• ABOUT THIS TASK:
Can you rewrite the listing below with "chart" changed to "graph" throughout, leaving everything else unchanged and the pictures out?

** SOURCE MATERIAL follows **

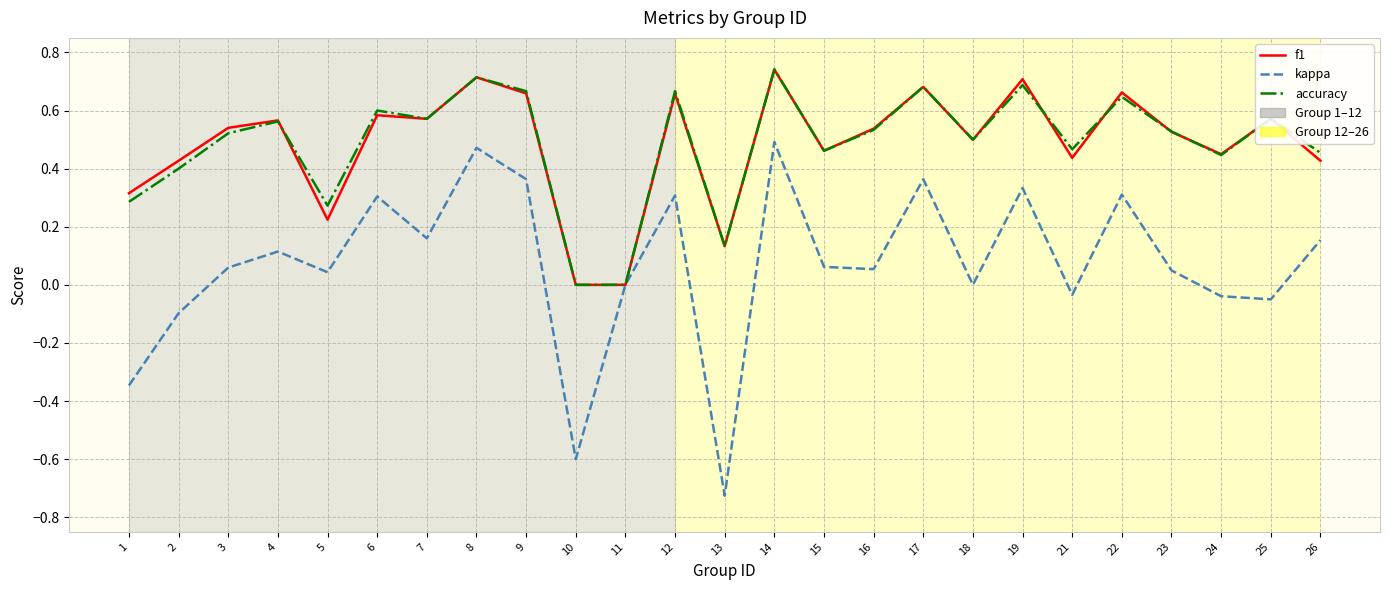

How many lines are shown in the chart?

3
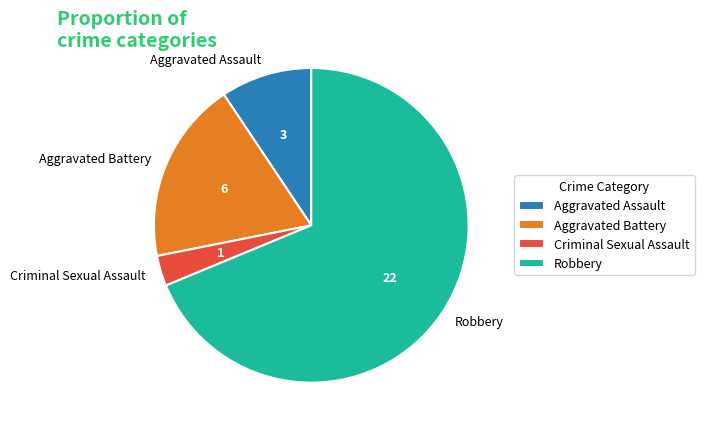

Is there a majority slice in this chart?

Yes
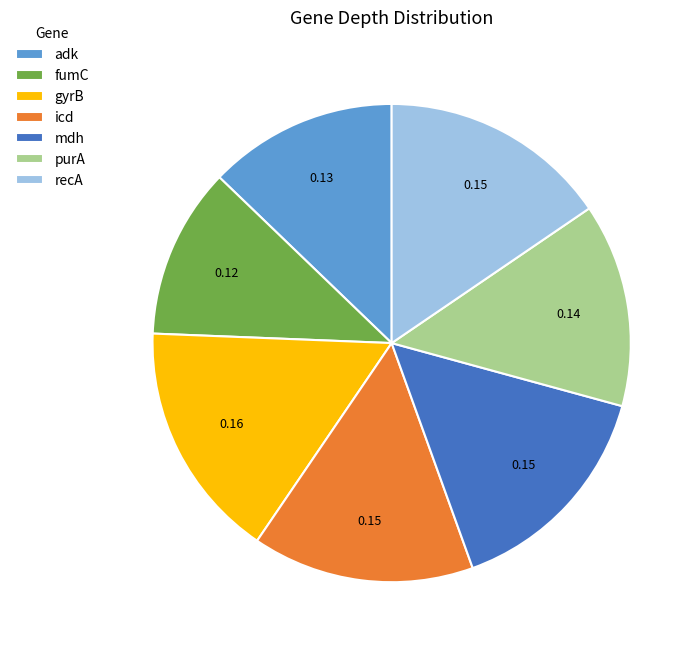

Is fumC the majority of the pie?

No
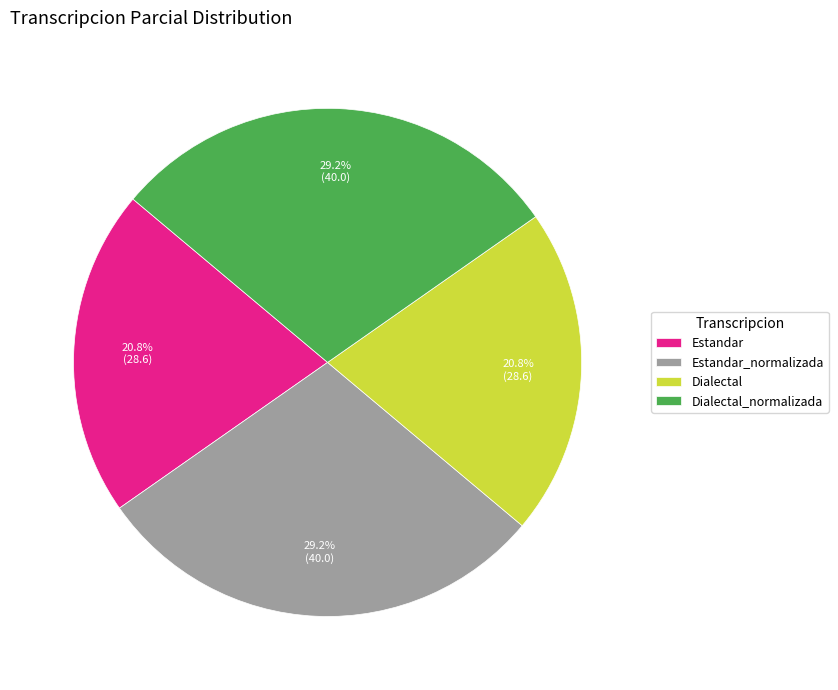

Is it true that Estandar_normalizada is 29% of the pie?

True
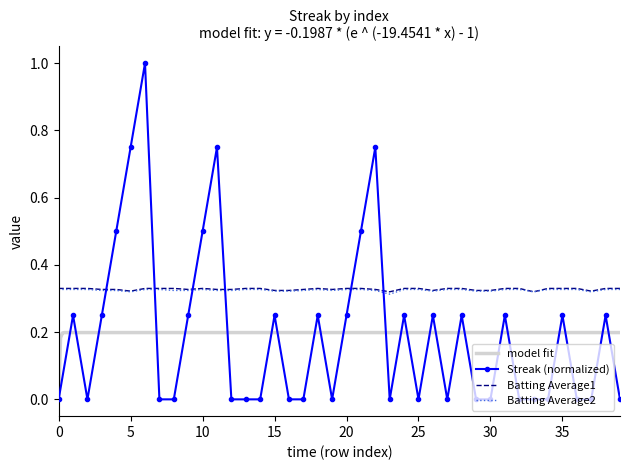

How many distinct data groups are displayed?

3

** End of SOURCE MATERIAL **

• SOLUTION TO THIS PROBLEM:
How many lines are shown in the graph?

3

Is there a majority slice in this graph?

Yes

Is fumC the majority of the pie?

No

Is it true that Estandar_normalizada is 29% of the pie?

True

How many distinct data groups are displayed?

3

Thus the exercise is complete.